I lived through the 1970s in the city. New York City was in the throes of a major crisis. The city was broke. There were a lot of people who were down on the city and a tremendous loss of population. From 7.9 million people it went all the way down to 7.1 million people in the course of a single decade. At the same time, 800,000 immigrants came to the city. It was true that New York City was in terrible shape, but it also offered a lot of opportunities. The city rose up and prospered, largely on the backs of immigrants. So we have been in this cycle before.

Judging from how the city came back from the abysmal 1970s and built itself back up in the ’80s and ’90s, it will happen again. The city will rise. It will rise through the power of immigration.

“The average doesn’t exist,” Mr. Salvo said when asked in 2010 about the typical New Yorker. “New York would be the epitome of that statement.” Credit | Suzanne Chillo/The New York Times

What do you think the city should do to support a recovery?

”The questions we are looking at today are access to housing, equity and fairness, and those issues need to be tackled head on. Those issues are now on the front burner. Housing is something to watch. People are living in overcrowded housing situations, and I think that’s one of the reasons the crisis was so bad.”

What’s the best bet for a recovery?

”What we pray will happen is that the city will come back with a ferocity we have never seen in food, beverage, entertainment and hotels. All of that is going to come back. And hopefully the immigrant population will prosper because of that. That’s the key.”

Mr. Salvo has long championed the decennial census. “The Census Bureau,” he said in 2018, “creates reality.” Credit | Gaia Squarci for The New York Times

Joseph Salvo worked to make sure hundreds of thousands of New York City addresses were added to the Census Bureau’s address list. And he was brought in as an expert witness in the legal challenge to the Trump administration’s effort to add a citizenship question to the census in 2019. Here, he explains why the census is so important:

The New York attorney general realized they needed someone in court to show the damage that could be done, if there was a citizenship question. I ended up live, in court, with a map. “Look at this map. If the census doesn’t get a good response, look at the damage that gets done.” That is a major point in my career because the outcome was favorable. I feel like I was defending my father and the people that came before, and after me.

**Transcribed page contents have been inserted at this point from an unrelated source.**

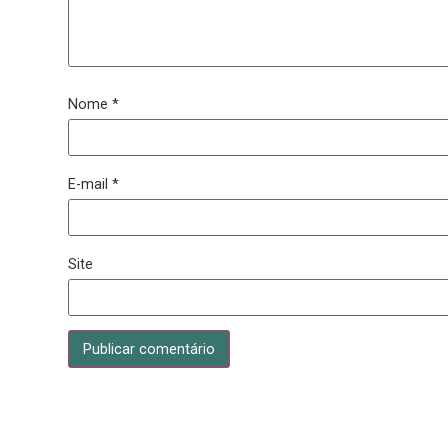
Deixe um comentário
O seu endereço de e-mail não será publicado.
Camp
Comentário
*
Nome
*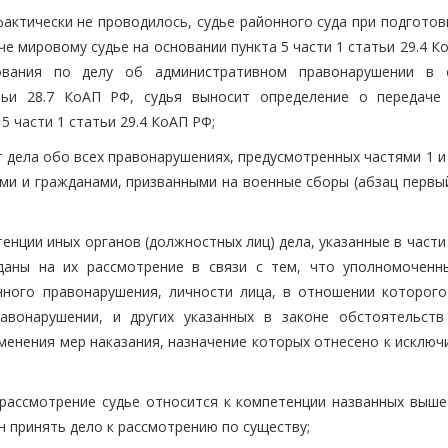
актически не проводилось, судье районного суда при подготов
е мировому судье на основании пункта 5 части 1 статьи 29.4 К
дования по делу об административном правонарушении в 
атьи 28.7 КоАП РФ, судья выносит определение о передаче
5 части 1 статьи 29.4 КоАП РФ;
 дела обо всех правонарушениях, предусмотренных частями 1 и
ми и гражданами, призванными на военные сборы (абзац первый
енции иных органов (должностных лиц) дела, указанные в части
даны на их рассмотрение в связи с тем, что уполномоченн
нного правонарушения, личности лица, в отношении которого
авонарушении, и других указанных в законе обстоятельств
енения мер наказания, назначение которых отнесено к исключ
 рассмотрение судье относится к компетенции названных выше
ан принять дело к рассмотрению по существу;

And the address list for New York City is the best it could ever be. That’s my pride and joy. Being able to get the city its fair share of representation.


How can the next chief demographer help New York City to bounce back, and perhaps help counter xenophobia and racism?


”Our job is interpretation, making people understand the facts. If people understand the facts and if people understand the diversity with facts, maybe we will replace the hostility. I think 98 percent of it is driven by fear of change. I would like to think that most New Yorkers, real New Yorkers, look at change and they learn to accept it. This is what it means to live in a dynamic city.”